This approach seems to create many nonsensical suggestions. In this example, I was searching {hotels in new york city close} and the top suggestions are "hotels in new york city close to London", which is clearly a no sense. It seems to me that they are using some kind of frequent itemset algorithm and they notice that I have many friends in London, hence the synthetically generated nonsensical suggestion. As you see, Bing suggestions are not suffering this problem and correct locations are shown.
Another example: I am an Italian guy and for me Milan is in Italy (btw, this Milan is way more popular on the Web that the one in Tennessee). Plus, none of those Milan cities are near to London. Web suggestions are nailing the correct location "il duomo" is central area in Milan, Italy.
Here there is another example of nonsensical suggestion. I assume that there are no Google employees who work for Microsoft at the same time. However, both the companies are quite popular in my social network hence the synthetic suggestion.
Now, let's consider another class of defects. There are queries which are not directly answered and the proposed suggestions are quite unrelated. In this example, I was searching for {actors who won the oscar} and Facebook graph search suggestions are clearly unrelated since I am not interested in "actors who like Oscar wilde"
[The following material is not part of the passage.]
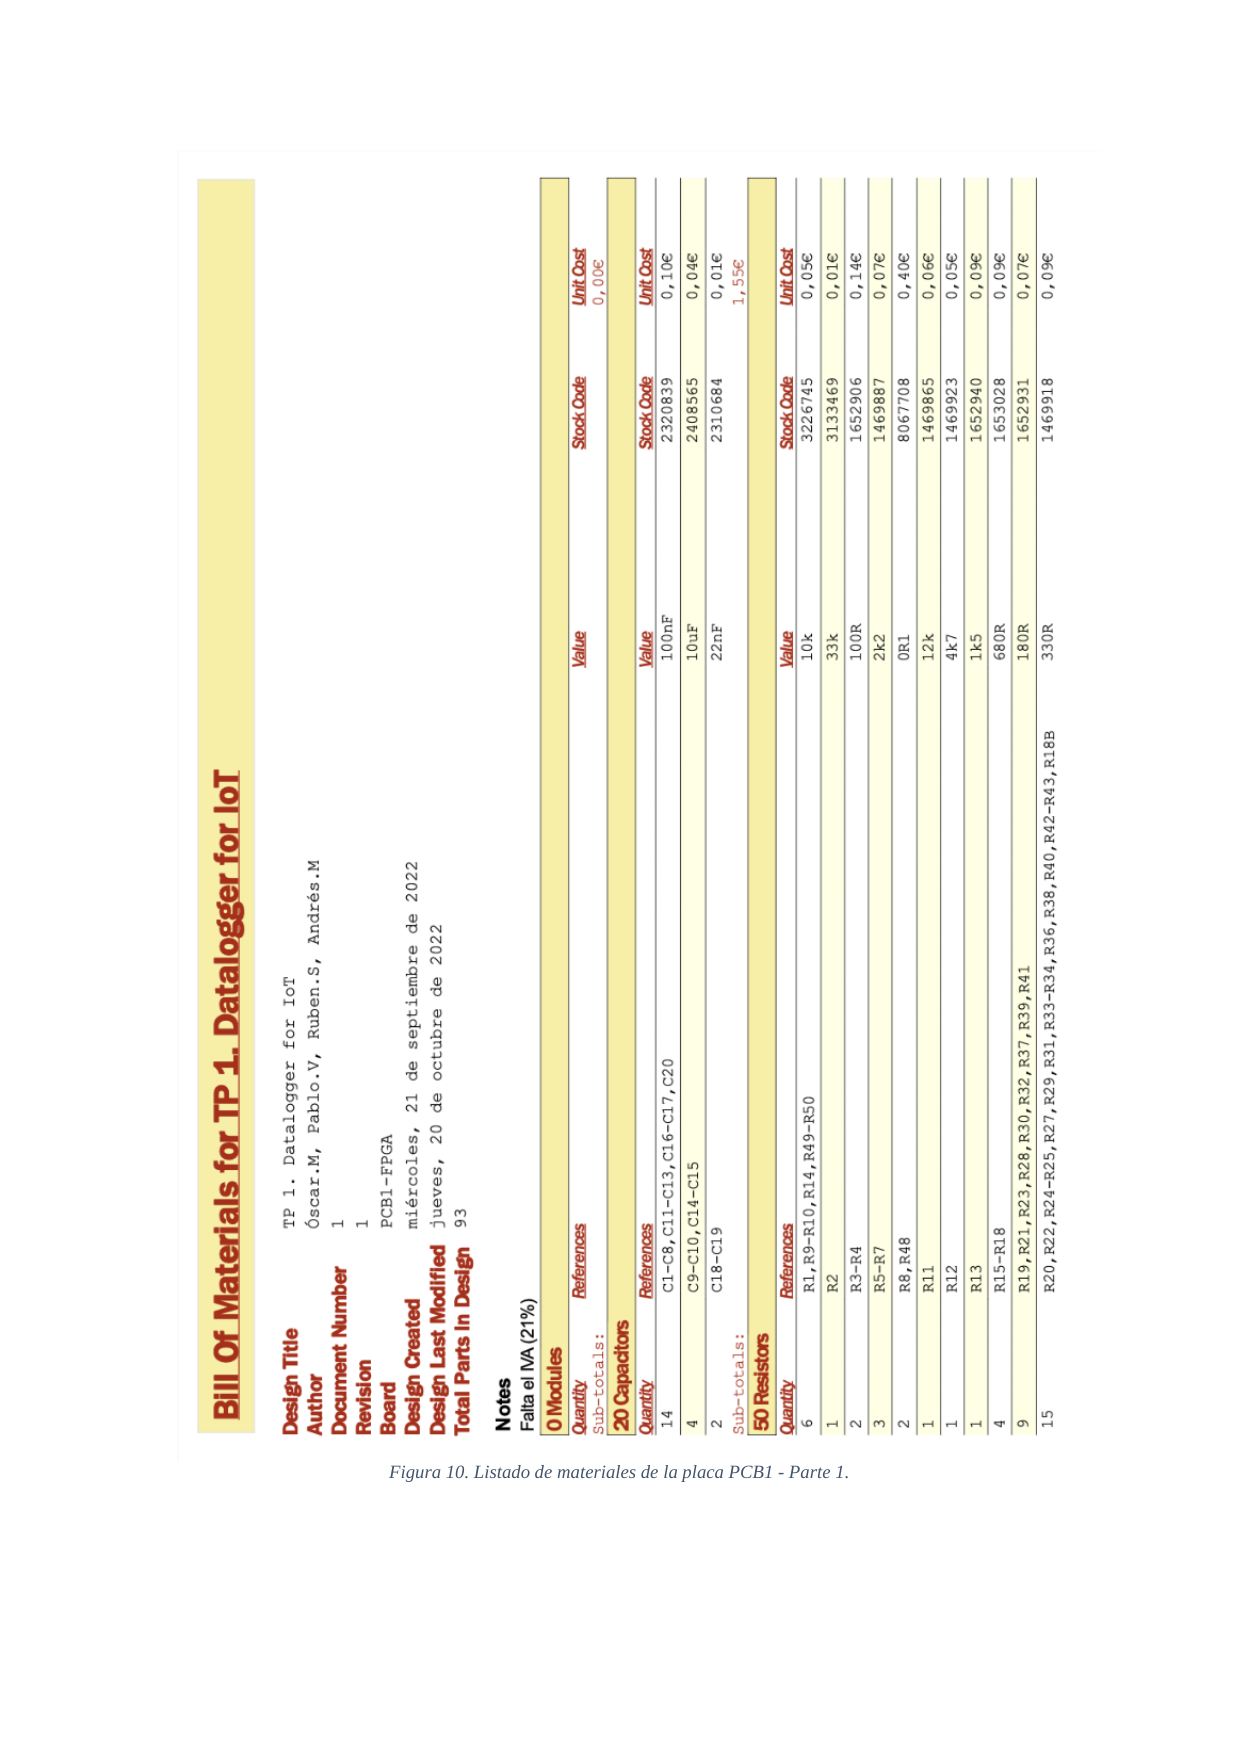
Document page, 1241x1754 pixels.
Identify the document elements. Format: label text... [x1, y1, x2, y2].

picture [179, 151, 1101, 1461]
text Figura . Listado de materiales de la placa PCB1 - Parte 1. [177, 1461, 1063, 1482]
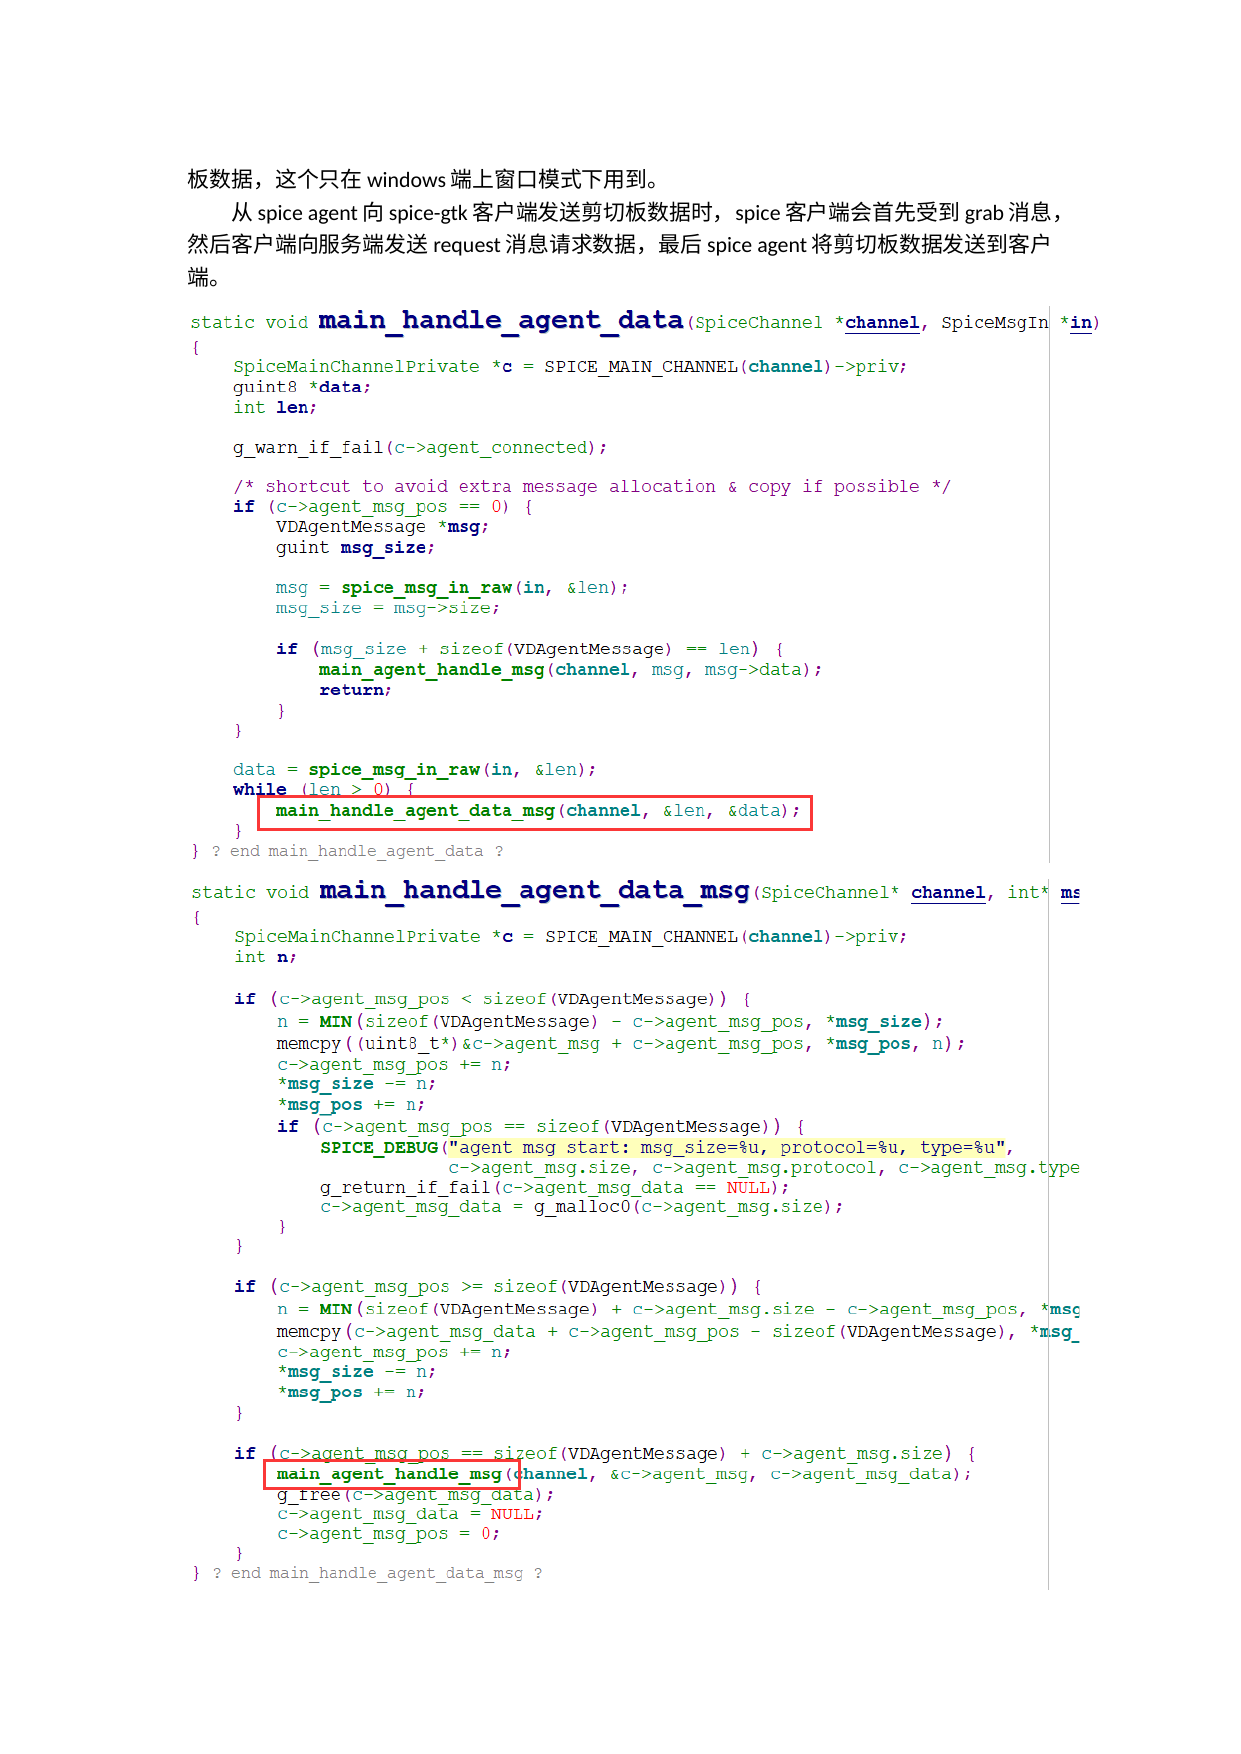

Here there is another example of unrelated suggestion. I am searching {visit the taja} and this is not related to "People named 'taja' who work at Visit Holland". In this case the semantic of the query is quite not understood.
If you try to replicate my examples, please note that you could get a different set of suggestions because those are generated by using your personal friend graph. However, it would be easy to generate similar situations once you understand the pattern.